Objective: We compared Utah and IIR fibrosis patterns extracted from the same MRI scans to identify the IIRthr that leads to maximal agreement.
Methods: Pre-ablation LGE-MRI was acquired for 16 AF patients (Fig A). The Utah method was carried out by a third-party image processing service (Merisight, Marrek Inc). For IIR, we used ADAS 3D (Galgo Medical SL). Five distinct IIRthr values spanning the published range were used. LA volume was compared to confirm the methods concurred. IIR models were deformed by non-rigid registration to match Utah geometry, facilitating analysis of fibrosis overlap (Fig B) and Dice coefficient calculation.

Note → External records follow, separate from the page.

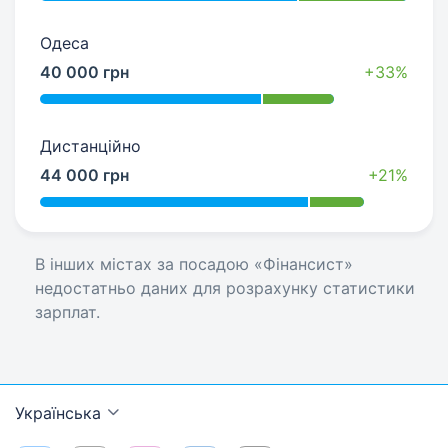
Одеса
40 000 грн
+33%
Дистанційно
44 000 грн
+21%
В інших містах за посадою «Фінансист»
недостатньо даних для розрахунку статистики
зарплат.
Українська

Results: LA volume from the two methods agreed (Fig C). IIRthr values of 1.03 and 1.08 produced models with fibrosis burdens that were not statistically different from those in Utah models (Fig D). Published IIRthr values of 0.97 and 1.2 led to over- and underestimation of fibrosis burden, respectively. Spatial overlap between Utah/IIR fibrosis patterns was highest for IIRthr ≤1.03 (Fig E).
Conclusion: Maximal agreement between Utah and IIR methods is seen for IIRthr = 1.03, taking into account both global burden and spatial distribution of fibrosis.